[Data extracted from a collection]
Segment Open

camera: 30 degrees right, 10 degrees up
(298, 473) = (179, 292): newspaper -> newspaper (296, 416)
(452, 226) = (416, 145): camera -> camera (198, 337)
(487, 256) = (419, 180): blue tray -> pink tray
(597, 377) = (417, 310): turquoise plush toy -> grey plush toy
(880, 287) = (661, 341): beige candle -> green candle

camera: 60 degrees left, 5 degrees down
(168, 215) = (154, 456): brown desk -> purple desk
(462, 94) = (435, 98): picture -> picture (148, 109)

Segment Closed
Segment Open

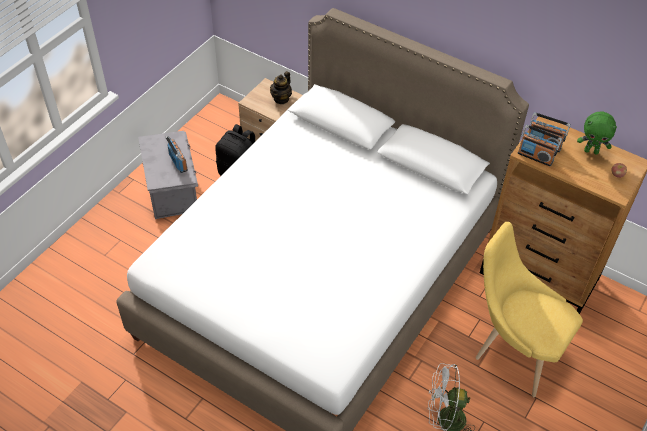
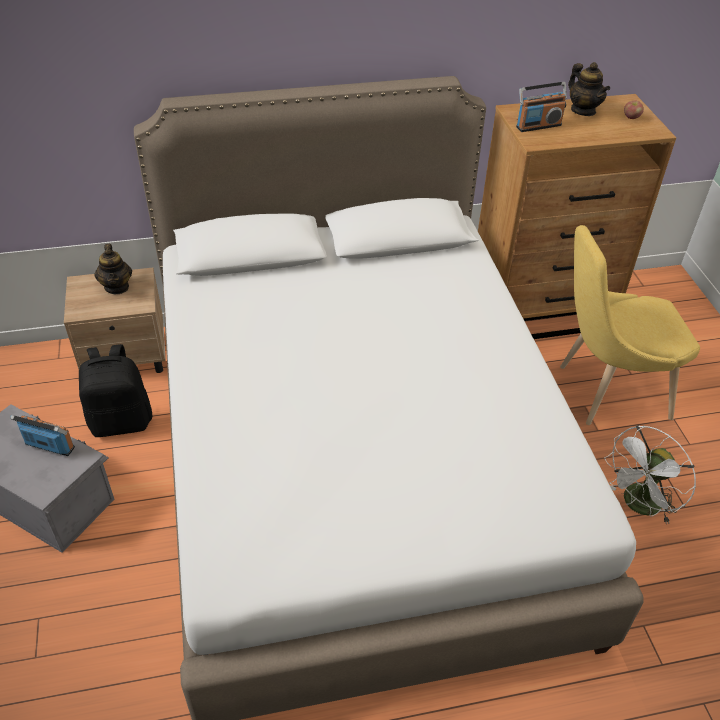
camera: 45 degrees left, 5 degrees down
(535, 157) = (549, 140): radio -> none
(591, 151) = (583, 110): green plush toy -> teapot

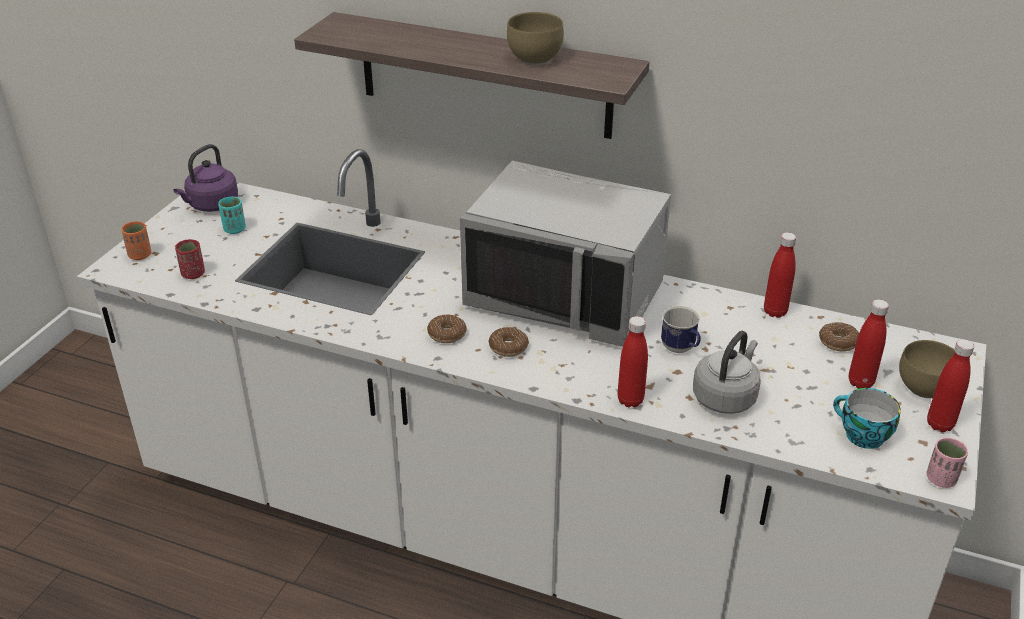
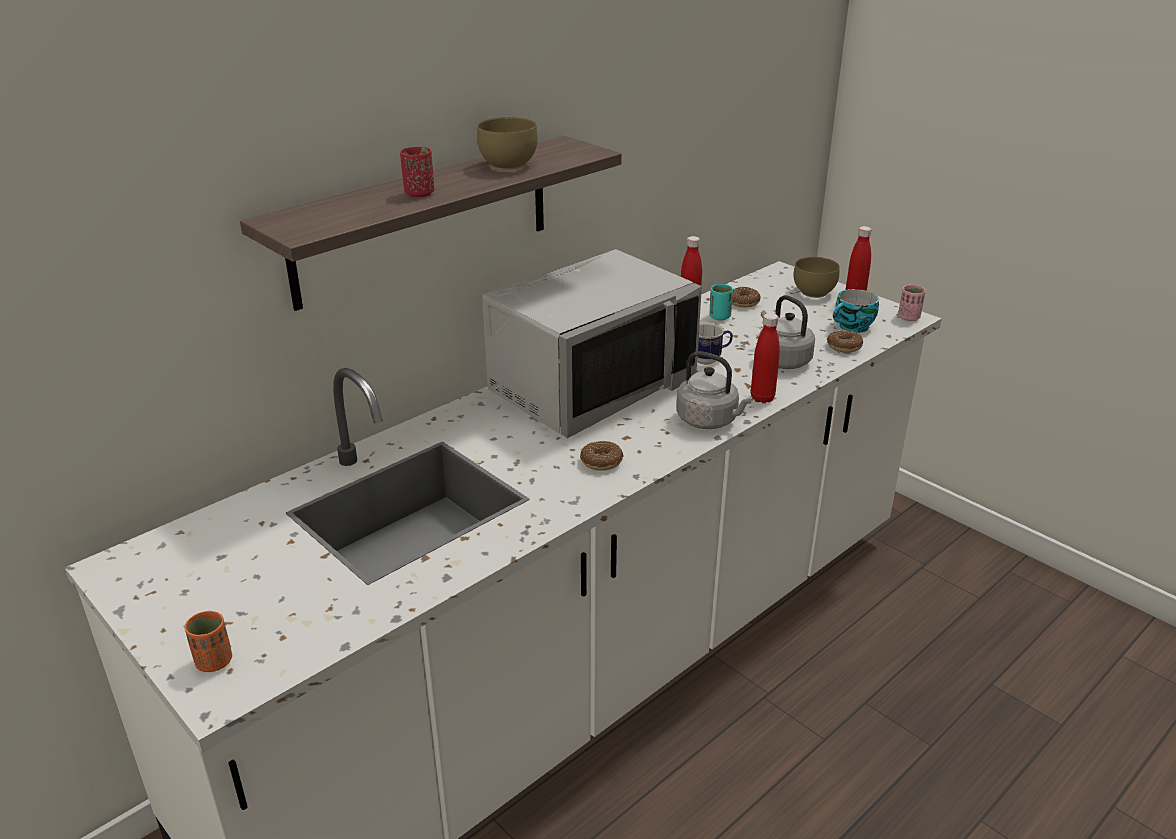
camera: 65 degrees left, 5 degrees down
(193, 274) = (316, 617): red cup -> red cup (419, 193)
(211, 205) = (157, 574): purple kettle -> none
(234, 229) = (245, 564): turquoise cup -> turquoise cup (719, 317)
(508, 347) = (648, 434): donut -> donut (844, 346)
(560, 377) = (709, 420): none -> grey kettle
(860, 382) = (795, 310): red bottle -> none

Segment Closed

What do the lines above say from the one containing "camera: 30 degrees right, 10 degrees up" down to the one containing "(597, 377) = (417, 310): turquoise"? Return them exactly, both end lines included, and only them.

camera: 30 degrees right, 10 degrees up
(298, 473) = (179, 292): newspaper -> newspaper (296, 416)
(452, 226) = (416, 145): camera -> camera (198, 337)
(487, 256) = (419, 180): blue tray -> pink tray
(597, 377) = (417, 310): turquoise plush toy -> grey plush toy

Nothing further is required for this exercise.